When we consider why good, great and even mediocre teachers leave the profession what the data reveals doesn't surprise me.  It's exactly the reasons I've considered leaving the profession. 

It isn't pay. None of us went into this profession looking to make lots of money. (29% of the teacher surveyed said pay was one of the factors they left)

It isn't the students.  Teenagers are weird, exhausting, wonderful, creative, sad, lovely people.  I adore them and all the complexities they bring to the table day in and out. (What percent?)

It isn't what teaching is.  It's what it isn't.

It hasn't been a place where teachers are considered professionals.  Look at the conversations around school board nominees in the last election.  I read countless posts on social media where people expressed their belief that teachers shouldn't be on a school board. One poster even stated that not having kids should make you less effective at being on a school board even if you are a teacher?  In what other profession do we not want the professionals at the table making the decisions?  A medical board should not be filled with just business people and patients.  It needs to include (and should primarily consist of) the professionals on the ground doing the work and seeing where there are issues.

Unfortunately good teachers learn to hunker down in their classrooms and focus on what they can control. They spend their energy on their group of students and ignore the rest. These good teachers are capable of doing so much more.  They can help build equitable schools, districts and communities.  They witness first hand the negative impact policies have on their students and are creative in thinking up solutions. 
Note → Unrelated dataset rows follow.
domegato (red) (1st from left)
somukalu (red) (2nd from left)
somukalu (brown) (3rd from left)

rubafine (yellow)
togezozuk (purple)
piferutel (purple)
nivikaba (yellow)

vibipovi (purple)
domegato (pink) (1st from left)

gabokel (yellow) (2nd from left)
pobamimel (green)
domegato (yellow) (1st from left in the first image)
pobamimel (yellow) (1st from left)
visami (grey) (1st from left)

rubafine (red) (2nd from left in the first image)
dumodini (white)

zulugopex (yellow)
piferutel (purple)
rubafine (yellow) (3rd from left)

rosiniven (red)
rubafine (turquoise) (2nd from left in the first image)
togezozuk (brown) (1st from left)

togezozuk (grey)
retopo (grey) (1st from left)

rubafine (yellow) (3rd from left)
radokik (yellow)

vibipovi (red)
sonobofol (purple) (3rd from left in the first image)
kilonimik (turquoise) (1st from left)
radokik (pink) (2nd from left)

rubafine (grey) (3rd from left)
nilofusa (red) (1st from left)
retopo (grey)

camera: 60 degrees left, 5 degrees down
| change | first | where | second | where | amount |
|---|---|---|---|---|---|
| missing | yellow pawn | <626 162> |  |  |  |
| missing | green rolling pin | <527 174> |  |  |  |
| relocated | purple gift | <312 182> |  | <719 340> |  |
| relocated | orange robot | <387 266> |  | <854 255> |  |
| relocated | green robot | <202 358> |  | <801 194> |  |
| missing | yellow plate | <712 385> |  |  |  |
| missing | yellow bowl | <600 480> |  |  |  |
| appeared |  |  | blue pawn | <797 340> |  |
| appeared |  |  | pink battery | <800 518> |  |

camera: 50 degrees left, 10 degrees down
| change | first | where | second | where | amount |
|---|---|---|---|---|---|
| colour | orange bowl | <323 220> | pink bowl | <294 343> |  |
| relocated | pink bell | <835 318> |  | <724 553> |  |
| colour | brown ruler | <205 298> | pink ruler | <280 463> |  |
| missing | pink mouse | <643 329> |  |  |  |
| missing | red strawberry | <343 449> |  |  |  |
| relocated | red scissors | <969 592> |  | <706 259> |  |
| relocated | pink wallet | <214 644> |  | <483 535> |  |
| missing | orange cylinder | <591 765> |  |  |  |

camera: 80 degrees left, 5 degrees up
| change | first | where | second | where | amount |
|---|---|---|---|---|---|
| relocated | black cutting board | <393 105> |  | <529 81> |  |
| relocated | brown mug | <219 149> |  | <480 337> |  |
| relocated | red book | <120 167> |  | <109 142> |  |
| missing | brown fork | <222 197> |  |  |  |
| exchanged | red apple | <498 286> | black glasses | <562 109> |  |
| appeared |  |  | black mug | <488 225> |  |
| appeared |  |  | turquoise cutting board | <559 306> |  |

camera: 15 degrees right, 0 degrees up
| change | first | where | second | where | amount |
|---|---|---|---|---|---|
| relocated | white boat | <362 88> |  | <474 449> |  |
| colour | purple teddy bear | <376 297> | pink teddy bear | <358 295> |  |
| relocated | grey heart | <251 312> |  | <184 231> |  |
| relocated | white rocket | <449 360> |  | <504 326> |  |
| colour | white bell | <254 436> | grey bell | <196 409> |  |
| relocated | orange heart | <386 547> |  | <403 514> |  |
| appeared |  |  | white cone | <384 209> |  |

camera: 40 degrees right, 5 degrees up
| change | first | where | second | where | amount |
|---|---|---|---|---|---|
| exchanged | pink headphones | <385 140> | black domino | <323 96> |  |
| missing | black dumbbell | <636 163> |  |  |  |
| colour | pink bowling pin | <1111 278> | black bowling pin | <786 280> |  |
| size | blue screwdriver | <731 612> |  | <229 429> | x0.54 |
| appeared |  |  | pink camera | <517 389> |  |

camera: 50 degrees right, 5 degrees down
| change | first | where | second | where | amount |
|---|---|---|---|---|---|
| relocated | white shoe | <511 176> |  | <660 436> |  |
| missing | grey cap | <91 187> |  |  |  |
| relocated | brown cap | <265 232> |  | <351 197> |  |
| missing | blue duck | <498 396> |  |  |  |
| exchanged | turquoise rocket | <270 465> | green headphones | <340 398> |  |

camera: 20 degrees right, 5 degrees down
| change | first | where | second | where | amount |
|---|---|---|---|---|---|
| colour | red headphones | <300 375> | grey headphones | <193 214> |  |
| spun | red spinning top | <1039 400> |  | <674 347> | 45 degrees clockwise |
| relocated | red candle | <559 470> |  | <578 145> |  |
Here's the irony.  This post (above) was drafted in November 2019.  We now find ourselves in the midst of the most challenging times in school planning, how to reopen schools during a global pandemic. And guess who is not at the table?  The teachers.  

Hunkering down in our classrooms isn't an option. Our health and the health of our students is on the line.  A committee of 20 with only 4 teachers just isn't adequate.  Conversations that talk about how to schedule our students with out looking at how to keep people safe first is completely backwards.  Typically when there is a policy that we don't agree with, we can make it work and work within the policy.  We can't do that now.  We can't hunker down in our classrooms and focus on what we can control without feeling like we are risking our lives. 

In normal times, teachers don't feel valued.  Right now, August 1st, 2020, it's especially hard to feel valued.